O álbum que surge três décadas depois do primeiro LP (e da entrada em cena da vocalista Sarah Cracknell) não é um disco de canções pop, mas sim um mergulho num espaço no qual o trio britânico desenha um ambiente de grande tranquilidade. Texto: Nuno Galopim

Passam agora 30 anos sobre o momento em que Fox Base Alpha consolidava, na forma de um primeiro álbum, as boas promessas de uma pop fresca e atenta aos sinais dos tempos que os singles de apresentação dos Saint Etienne (um deles, Only Love Can Break Your Heart, uma deliciosa abordagem a um original de Neil Young) nos tinham dado a escutar desde 1990… Tal como os Beloved ou M People, cada qual com especificidades definidas pelas suas referências e identidades, os Saint Etienne marcavam a chegada dos noventas com uma reinvenção das linguagens pop que colocava novas ferramentas e formas ao serviço da canção. Porém, mais do que em outros projetos seus contemporâneos, o trio – que só em 1991 fixou a presença da voz de Sarah Cracknell – alargou a sua base de referências para além dos sabores do momento, assimilando nostalgias da pop de outros tempos, representando mesmo uma das mais interessantes aventuras de reflexão sobre o legado da ideia de uma swinging London, porém sem nunca perder a noção do presente nem mesmo uma certa costela indie que acabou mesmo por ajudar a cimentar a identidade do grupo. É de grandes canções – às vezes até com maiores memórias de singles do que de álbuns – que se fez grande parte do percurso discográfico do grupo. O ‘best of’ London Concersations: The Best of Saint Etienne, de 2009, de resto, quase rivaliza com a oferta de uma coleção de canções dos Pet Shop Boys (estes todavia imbatíveis neste campeonato). Álbuns já deste século, como Tales of The Turnpike House (2005) ou, ainda mais, o magnífico Worlds and Music by Saint Etienne (2012) mostraram todavia um desvio do foco das atenções de um pensamento pop clássico centrado em singles para a criação de álbuns com maior fôlego. E depois de Home Counties (2017), era natural que muitos esperassem mais um disco de canções pop de alinhamento consistente e coerentemente desenhado… Estas últimas características habitam de facto o novo I’ve Been Trying To Tell You. Mas, apesar de incluir canções, o disco mostra antes os Saint Etienne entregues a um outro desafio. Mais plástico, mais sugestivo, mais ambiental, como se de uma banda sonora para uma ideia (mais do que para um filme) de tratasse.

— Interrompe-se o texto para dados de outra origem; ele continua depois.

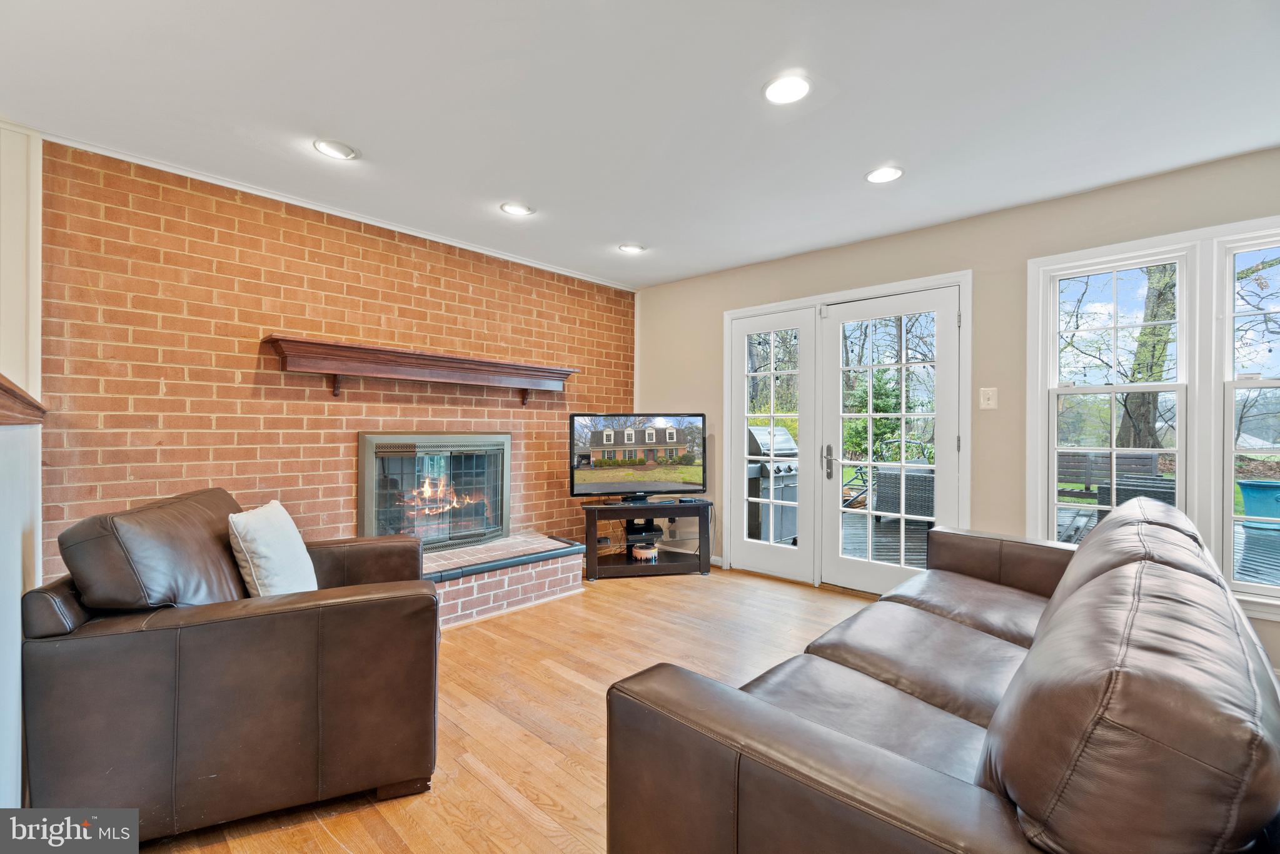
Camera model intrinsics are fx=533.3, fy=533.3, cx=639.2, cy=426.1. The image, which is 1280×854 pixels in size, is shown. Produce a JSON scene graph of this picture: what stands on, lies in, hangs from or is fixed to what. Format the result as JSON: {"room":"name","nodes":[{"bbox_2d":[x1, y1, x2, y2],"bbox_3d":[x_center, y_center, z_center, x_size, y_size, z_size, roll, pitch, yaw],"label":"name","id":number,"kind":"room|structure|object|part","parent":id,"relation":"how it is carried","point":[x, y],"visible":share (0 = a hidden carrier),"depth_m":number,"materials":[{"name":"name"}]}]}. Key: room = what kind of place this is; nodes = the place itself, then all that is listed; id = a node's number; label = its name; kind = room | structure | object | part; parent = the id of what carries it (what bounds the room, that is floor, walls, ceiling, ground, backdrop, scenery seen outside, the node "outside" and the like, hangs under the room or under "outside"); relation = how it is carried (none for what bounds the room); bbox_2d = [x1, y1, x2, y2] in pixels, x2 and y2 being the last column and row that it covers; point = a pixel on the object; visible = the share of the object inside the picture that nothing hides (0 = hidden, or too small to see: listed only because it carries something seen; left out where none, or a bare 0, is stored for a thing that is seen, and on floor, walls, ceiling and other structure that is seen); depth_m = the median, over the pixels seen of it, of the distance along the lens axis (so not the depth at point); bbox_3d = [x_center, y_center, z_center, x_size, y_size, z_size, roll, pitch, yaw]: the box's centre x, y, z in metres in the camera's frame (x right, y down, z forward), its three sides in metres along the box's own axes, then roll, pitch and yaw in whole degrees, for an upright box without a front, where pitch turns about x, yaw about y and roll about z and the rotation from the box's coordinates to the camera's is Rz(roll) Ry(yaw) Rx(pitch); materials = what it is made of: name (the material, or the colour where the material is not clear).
{"room":"living room","nodes":[
{"label":"living room","id":0,"kind":"room"},
{"bbox_2d":[0,119,41,809],"bbox_3d":[-1.675,-0.068,1.268,3.327,2.542,0.208,0,0,43],"label":"left wall","id":1,"kind":"structure","parent":0,"point":[19,757],"depth_m":1.91,"materials":[{"name":"white paint"}]},
{"bbox_2d":[0,373,44,424],"bbox_3d":[-1.567,-0.060,1.147,2.436,0.106,0.247,0,0,43],"label":"wooden ledge","id":2,"kind":"object","parent":1,"relation":"attached to","point":[6,389],"visible":0.92,"depth_m":1.57,"materials":[{"name":"brown wood"}]},
{"bbox_2d":[40,139,637,574],"bbox_3d":[-1.406,-0.062,3.774,0.195,2.475,3.806,0,0,43],"label":"brick wall","id":3,"kind":"structure","parent":0,"point":[331,449],"depth_m":2.96,"materials":[{"name":"red brick"}]},
{"bbox_2d":[33,128,636,288],"bbox_3d":[-1.475,-1.286,3.505,0.059,0.048,3.350,0,0,43],"label":"crown molding","id":4,"kind":"structure","parent":3,"relation":"attached to","point":[507,257],"depth_m":3.05,"materials":[{"name":"white paint"}]},
{"bbox_2d":[262,334,579,404],"bbox_3d":[-1.290,-0.307,3.544,0.231,0.302,2.006,0,0,43],"label":"mantel shelf","id":5,"kind":"object","parent":3,"relation":"attached to","point":[341,347],"visible":0.99,"depth_m":3.28,"materials":[{"name":"brown wood"}]},
{"bbox_2d":[358,432,510,550],"bbox_3d":[-1.456,0.450,3.748,0.466,0.851,1.071,0,0,43],"label":"fireplace","id":6,"kind":"object","parent":3,"relation":"in","point":[366,496],"visible":0.95,"depth_m":3.64,"materials":[{"name":"glass"}]},
{"bbox_2d":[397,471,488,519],"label":"fire","id":7,"kind":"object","parent":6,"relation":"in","point":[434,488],"visible":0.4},
{"bbox_2d":[129,567,892,853],"bbox_3d":[0.467,1.213,1.489,5.712,0.101,5.547,0,0,43],"label":"floor","id":8,"kind":"structure","parent":0,"point":[494,797],"depth_m":2.24,"materials":[{"name":"brown wood"}]},
{"bbox_2d":[21,484,442,842],"bbox_3d":[-1.303,0.702,1.954,1.014,0.909,1.055,0,0,-21],"label":"leather armchair","id":9,"kind":"object","parent":8,"relation":"on","point":[314,608],"visible":0.98,"depth_m":1.53,"materials":[{"name":"brown leather"}]},
{"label":"cushion","id":10,"kind":"part","parent":9,"relation":"part of","materials":[{"name":"brown leather"}]},
{"bbox_2d":[226,497,318,596],"bbox_3d":[-1.382,0.491,2.040,0.218,0.391,0.448,0,0,-12],"label":"throw pillow","id":11,"kind":"object","parent":9,"relation":"on","point":[261,551],"visible":0.88,"depth_m":1.93,"materials":[{"name":"white fabric"}]},
{"bbox_2d":[424,531,585,627],"bbox_3d":[-1.274,1.004,3.481,0.828,0.304,1.840,0,0,43],"label":"brick hearth","id":12,"kind":"object","parent":8,"relation":"on","point":[457,601],"visible":0.63,"depth_m":3.45,"materials":[{"name":"brick"}]},
{"bbox_2d":[580,498,711,579],"bbox_3d":[0.043,0.896,4.285,0.991,0.532,0.418,0,0,-10],"label":"tv stand","id":13,"kind":"object","parent":8,"relation":"on","point":[665,568],"visible":0.88,"depth_m":4.14,"materials":[{"name":"black wood"}]},
{"bbox_2d":[570,412,705,502],"bbox_3d":[0.000,0.253,4.179,1.075,0.698,0.260,0,0,-12],"label":"television","id":14,"kind":"object","parent":13,"relation":"on","point":[652,431],"visible":0.99,"depth_m":4.15,"materials":[{"name":"black plastic"}]},
{"bbox_2d":[624,519,664,542],"bbox_3d":[0.016,0.853,4.382,0.289,0.104,0.278,0,0,43],"label":"media box","id":15,"kind":"object","parent":13,"relation":"in","point":[645,528],"visible":0.91,"depth_m":4.28,"materials":[{"name":"black plastic"}]},
{"bbox_2d":[630,540,659,560],"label":"tin","id":16,"kind":"object","parent":13,"relation":"in","point":[645,553],"visible":0.97,"depth_m":4.21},
{"bbox_2d":[603,493,1279,851],"bbox_3d":[1.077,0.730,1.622,1.052,0.859,2.423,0,0,43],"label":"leather sofa","id":17,"kind":"object","parent":8,"relation":"on","point":[827,735],"visible":1,"depth_m":0.93,"materials":[{"name":"brown leather"}]},
{"bbox_2d":[0,0,1279,286],"bbox_3d":[0.261,-1.336,1.548,5.514,0.111,5.332,0,0,43],"label":"ceiling","id":18,"kind":"structure","parent":0,"point":[868,152],"depth_m":2.13,"materials":[{"name":"white paint"}]},
{"bbox_2d":[313,138,358,160],"bbox_3d":[-1.424,-1.295,2.492,0.189,0.017,0.188,0,0,43],"label":"recessed light","id":19,"kind":"object","parent":18,"relation":"in","point":[331,145],"visible":0.99,"depth_m":2.48,"materials":[{"name":"white"}]},
{"bbox_2d":[499,201,534,215],"bbox_3d":[-0.731,-1.291,3.164,0.190,0.014,0.190,0,0,43],"label":"recessed light","id":20,"kind":"object","parent":18,"relation":"in","point":[517,210],"visible":0.99,"depth_m":3.16,"materials":[{"name":"white"}]},
{"bbox_2d":[617,242,646,253],"bbox_3d":[-0.058,-1.290,3.862,0.190,0.019,0.189,0,0,43],"label":"recessed light","id":21,"kind":"object","parent":18,"relation":"in","point":[632,247],"visible":0.99,"depth_m":3.85,"materials":[{"name":"white"}]},
{"bbox_2d":[762,73,811,104],"bbox_3d":[0.561,-1.286,2.035,0.194,0.012,0.194,0,0,43],"label":"recessed light","id":22,"kind":"object","parent":18,"relation":"in","point":[782,85],"visible":0.99,"depth_m":2.03,"materials":[{"name":"white"}]},
{"bbox_2d":[864,165,903,183],"bbox_3d":[1.241,-1.280,2.712,0.193,0.012,0.192,0,0,43],"label":"recessed light","id":23,"kind":"object","parent":18,"relation":"in","point":[875,175],"visible":0.99,"depth_m":2.70,"materials":[{"name":"white"}]},
{"bbox_2d":[632,146,1279,676],"bbox_3d":[1.974,-0.055,3.409,5.564,2.441,0.165,0,0,43],"label":"right wall","id":24,"kind":"structure","parent":0,"point":[1048,217],"depth_m":3.21,"materials":[{"name":"beige paint"}]},
{"bbox_2d":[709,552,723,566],"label":"baseboard","id":25,"kind":"structure","parent":24,"relation":"attached to","point":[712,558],"depth_m":4.50,"materials":[{"name":"white paint"}]},
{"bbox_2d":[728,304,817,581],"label":"french door","id":26,"kind":"structure","parent":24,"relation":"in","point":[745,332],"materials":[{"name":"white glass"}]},
{"bbox_2d":[724,269,972,595],"bbox_3d":[1.359,0.122,3.809,1.786,1.997,0.246,0,0,43],"label":"french door","id":27,"kind":"structure","parent":24,"relation":"in","point":[963,279],"depth_m":3.67,"materials":[{"name":"white glass"}]},
{"bbox_3d":[1.310,0.249,3.730,0.073,0.232,0.071,0,0,43],"label":"door handle","id":28,"kind":"part","parent":27,"relation":"part of","materials":[{"name":"metal"}]},
{"bbox_2d":[978,387,997,409],"bbox_3d":[2.094,-0.170,3.206,0.088,0.129,0.019,0,0,43],"label":"light switch","id":29,"kind":"object","parent":24,"relation":"attached to","point":[990,401],"visible":0.97,"depth_m":3.21,"materials":[{"name":"white plastic"}]},
{"bbox_2d":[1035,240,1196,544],"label":"window","id":30,"kind":"structure","parent":24,"relation":"in","point":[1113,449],"depth_m":2.91,"materials":[{"name":"white glass"}]},
{"bbox_2d":[1213,225,1279,609],"bbox_3d":[3.126,-0.022,2.375,0.783,1.726,0.151,0,0,43],"label":"window","id":31,"kind":"structure","parent":24,"relation":"in","point":[1228,314],"depth_m":2.57,"materials":[{"name":"glass"}]},
{"label":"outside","id":32,"kind":"structure","parent":0,"visible":0},
{"label":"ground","id":33,"kind":"structure","parent":32,"visible":0},
{"bbox_2d":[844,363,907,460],"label":"evergreen tree","id":34,"kind":"object","parent":33,"relation":"on","point":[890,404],"visible":0.48,"materials":[{"name":"green plant"}]},
{"bbox_2d":[838,500,1278,594],"bbox_3d":[4.089,1.271,4.762,7.032,0.383,4.094,0,0,43],"label":"deck","id":35,"kind":"structure","parent":33,"relation":"on","point":[1258,571],"depth_m":5.32,"materials":[{"name":"wood"}]},
{"bbox_2d":[747,425,799,543],"bbox_3d":[1.246,0.592,5.568,0.735,1.174,0.786,0,0,43],"label":"grill","id":36,"kind":"object","parent":35,"relation":"on","point":[782,434],"visible":0.49,"depth_m":5.28,"materials":[{"name":"metal"}]},
{"bbox_2d":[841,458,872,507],"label":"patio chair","id":37,"kind":"object","parent":35,"relation":"on","point":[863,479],"visible":0.49,"depth_m":7.30,"materials":[{"name":"black metal"}]},
{"bbox_2d":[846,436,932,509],"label":"patio chair","id":38,"kind":"object","parent":35,"relation":"on","point":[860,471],"visible":0.4,"depth_m":6.99,"materials":[{"name":"grey wicker"}]},
{"bbox_2d":[872,465,936,522],"bbox_3d":[3.115,0.758,6.045,0.766,0.636,0.705,0,0,43],"label":"wicker chair","id":39,"kind":"object","parent":35,"relation":"on","point":[923,476],"visible":0.49,"depth_m":5.81,"materials":[{"name":"grey wicker"}]},
{"bbox_2d":[1055,450,1161,498],"bbox_3d":[5.958,0.738,6.967,1.247,0.797,0.550,0,0,43],"label":"bench","id":40,"kind":"object","parent":35,"relation":"on","point":[1070,476],"visible":0.42,"depth_m":7.06,"materials":[{"name":"wood"}]},
{"bbox_2d":[1096,473,1178,509],"bbox_3d":[4.881,0.801,5.140,0.695,0.745,0.687,0,0,43],"label":"wicker chair","id":41,"kind":"object","parent":35,"relation":"on","point":[1128,488],"visible":0.29,"depth_m":5.01,"materials":[{"name":"wicker"}]},
{"bbox_2d":[1238,479,1279,532],"bbox_3d":[7.159,0.913,6.054,0.556,0.521,0.547,0,0,43],"label":"blue planter","id":42,"kind":"object","parent":35,"relation":"on","point":[1273,486],"visible":0.9,"depth_m":5.94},
{"bbox_2d":[1118,265,1177,449],"bbox_3d":[10.200,-3.144,10.584,3.719,8.520,3.490,0,0,43],"label":"tree","id":43,"kind":"object","parent":33,"relation":"on","point":[1153,329],"visible":0.33,"depth_m":10.24,"materials":[{"name":"green plant"}]}
]}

Na verdade o desafio a uma ordem formal habitualmente seguida pela canção pop não é de todo uma novidade na obra dos Saint Etienne. E basta para isso evocar Avenue, tema inclusivamente escolhido como um dos singles do belo So Tough, segundo álbum do trio, lançado em 1993. I’ve Been Trying To Tell You leva todavia esse gosto em trabalhar uma cenografia e um mood para lá do espaço de uma canção, definindo a identidade de todo um alinhamento que, assim, não pela temática, mas pela abordagem estética, acaba a definir aqui uma ordem concetual.
Já havia sugestões em cena antes mesmo do álbum se materializar à nossa frente… Pond House (que se molda em torno de um sample de Beauty on the Fire de Nathalie Imbruglia), já apontava um caminho mais sugestivo do que assertivo. O alinhamento do álbum mergulha agora esse (belo) momento num percurso que deixa longe as ligações à música de dança que o trio explorou noutras ocasiões, optando antes por alinhavar momentos instrumentais e canções discretas que desenham um ambiente. Mais coisa de sentir do que de contar histórias, mais experiência (como agora se diz) do que trama narrativa, I’ve Been Trying To Tell You pode parecer estranho e inesperado num primeiro encontro. Mas os regressos (e o disco é de facto irresistível) acabam por fazer deste um dos álbuns de identidade mais marcada na obra dos Saint Etienne. Pode não ser casa de hinos que se colam à orelha. Mas uma obra essencialmente feita entre canções pop pode dar origem a mais vidas e destinos. Aqui está um bom exemplo de como levar a bom porto outras possibilidades.
“I’ve Been Trying To Tell You”, dos Saint Etienne, está disponível em LP, CD e nas plataformas digitais numa edição da Heavenly.